[Stored data entries]
◆ ◆ ◆ ◆

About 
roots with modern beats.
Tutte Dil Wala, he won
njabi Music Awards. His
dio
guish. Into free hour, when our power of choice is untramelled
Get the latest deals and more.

◆ ◆ ◆ ◆

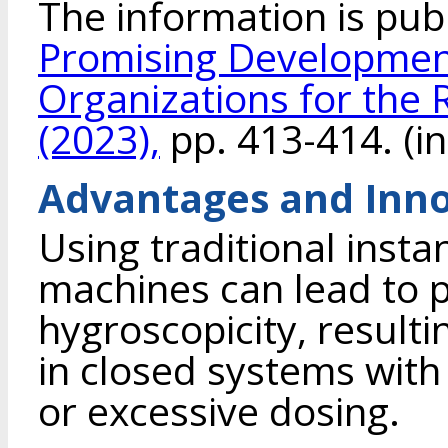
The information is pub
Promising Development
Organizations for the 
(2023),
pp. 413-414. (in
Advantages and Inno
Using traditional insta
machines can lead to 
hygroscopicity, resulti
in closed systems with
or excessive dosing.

◆ ◆ ◆ ◆

• **Task objective**
Turn everything from the line containing "The information is pub" down to the line containing "or excessive dosing." into a Markdown table with the columns No. and Line, numbering each line and leaving out blank lines.

• **Exercise solution**
| No. | Line |
|---|---|
| 1 | The information is pub |
| 2 | Promising Development |
| 3 | Organizations for the  |
| 4 | (2023), |
| 5 | pp. 413-414. (in |
| 6 | Advantages and Inno |
| 7 | Using traditional insta |
| 8 | machines can lead to  |
| 9 | hygroscopicity, resulti |
| 10 | in closed systems with |
| 11 | or excessive dosing. |